The benefits and challenges of managed PKIs

On-premises PKIs and PKIaaS

A PKI establishes certificate authorities (CAs) and uses them to issue and revoke digital certificates to confirm the identities of users, devices, services, software and other digital entities. Each certificate is based on the public key of a public and private key pair, and it is signed first by the certificate owner's private key and then the CA's private key.

When creating a PKI, security teams must start with a root CA, which is usually stored offline in a hardware security module (HSM) at a physically secure facility. The root CA is used to create a hierarchy of CAs and certificates, with each additional CA stored in its own HSM. A security incident could put the entire hierarchy at risk, so the root CA is only placed online when needed.

PKIaaS moves a PKI's hardware, software and service components -- including all the stored CAs -- from on premises to the cloud. The PKIaaS provider then becomes largely responsible for operating and maintaining the PKI. Most PKIaaS offerings are subscription-based and provide APIs to integrate the service into an organization's system.

The benefits of PKIaaS

PKIaaS offers the following benefits typically associated with cloud-based services:

• Organizations using PKIaaS can set up a PKI in minutes rather than weeks or months. They also don't need to buy and implement HSMs for CAs or establish data centers with physical security measures to protect offline root CAs.
• PKIaaS is highly scalable. If, for example, an organization needs to quickly issue multiple certificates, it could use PKIaaS to streamline this task.
• PKIaaS providers offer around-the-clock monitoring and support.

Additional benefits specific to PKIaaS include the following:

• Due to the nature of the service, PKIaaS providers typically have more experience with PKIs than internal IT and security teams.
• PKIaaS providers have the physical and digital security measures needed to protect CAs, systems and cloud data centers. Providers also build their systems and security architectures with resilience in mind.
• PKIaaS is highly automated, especially when it comes to certificate lifecycle management activities. When a certificate is due to expire, for example, PKIaaS can ensure the old certificate is revoked and a new one is issued and distributed. Forgetting to renew certificates is a common mistake that has caused costly outages at many organizations. PKIaaS also provides a single interface for PKI management. In short, PKIaaS helps reduce complexity for organizations.

The challenges of PKIaaS

The most common challenges with PKIaaS are generally the same as other cloud-based offerings:

• A PKIaaS provider could have insider threats that affect their clients. The risk, however, is probably less than the risk of insider threats at the client's organization. Organizations should conduct audits of their PKIaaS provider or review third-party audits to confirm that their provider is following best practices.
• Organizations may face lock-in issues if they decide to change PKIaaS providers.

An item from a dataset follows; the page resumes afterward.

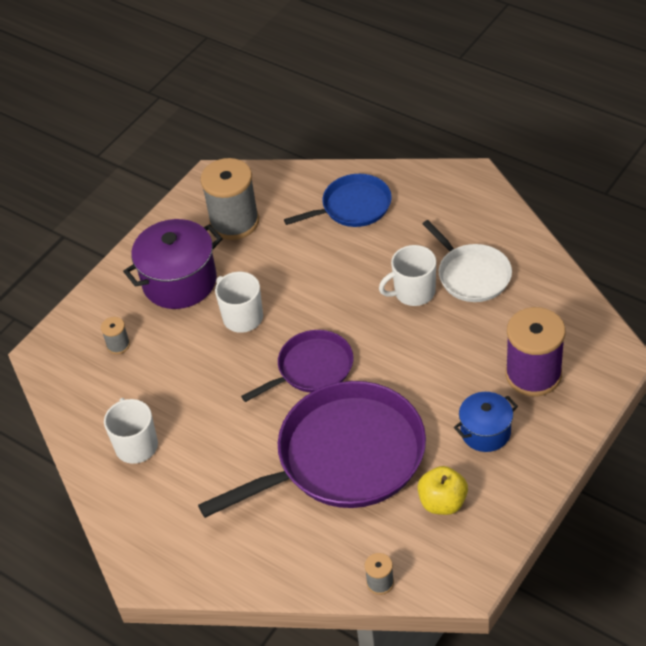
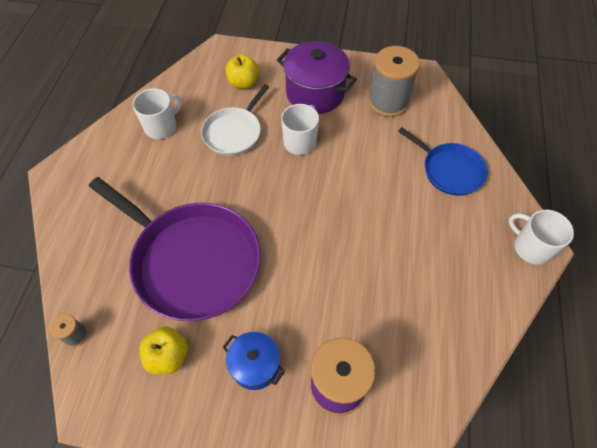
camera: 60 degrees right, 10 degrees up
grey spool [101,317,130,354] -> yellow apple [225,55,259,89]
purple pan [241,330,353,402] -> none
white mug [379,245,436,306] -> white mug moved to [509,210,574,265]
white pan [422,220,512,302] -> white pan moved to [201,84,269,156]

Companies should choose a CA-independent PKIaaS provider to avoid this problem.
• A PKIaaS provider might not support all certificate use cases, especially if an organization uses certificates in uncommon ways. Companies should ask which use cases a provider supports.

For most organizations -- whether large, small or somewhere in between -- the benefits of PKIaaS greatly outweigh the challenges. Organizations can avoid these challenges altogether by doing thorough research when evaluating PKIaaS providers and offerings.